_Okuma Metni_:
İslamda kadının özgürleştirilmesi yolunda çok önemli bir adım atan bu madde, Adriyatik'den Orta Asya'ya kadar uzanan coğrafya üzerinde Litvanya'dan Yunanistan'a, Slovenya'dan Moğolistan'a kadar uzanan bir milletler yelpazesinde yaşayan Müslümanları temsil eden 47 dini lider tarafından oybirliğiyle kabul edildi.
Bildiride, ‘‘İslamın Batı'daki yanlış imajının oluşmasında Müslümanların kusurunun bulunmadığını da düşünmek mümkün değildir. Dinin özünde olmayan yerel kültürlerden kaynaklanan olumsuz yorumların İslam'a mal edilmesinde özeleştiri kurumunun yeterince işletilmemesi önemli bir faktördür’’ ifadesiyle İslamda özeleştiri kurumuna kapı açıldı.
İSLAM'A YENİ YORUM
Bildiride İslamın, Kuran'nın özünde bulunan bilim, demokrasi ve insan hakları gibi evrensel değerler ışığında yeniden yapılanması için ‘‘Bu durumda, ilk yapılması gereken husus, dinimizi asli kaynaklarından yeniden anlamak, algılamak ve anlatmaktır’’ dendi.

_Veri Kayıtları_:
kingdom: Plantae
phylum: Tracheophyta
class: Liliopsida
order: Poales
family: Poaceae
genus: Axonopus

_Görev_:
Okuma metnine göre söz konusu madde kaç dini lider tarafından oybirliğiyle kabul edildi? Veriler bu görevde hiçbir rol oynamıyor.

_Çıktı_:
Madde, 47 dini lider tarafından oybirliğiyle kabul edildi.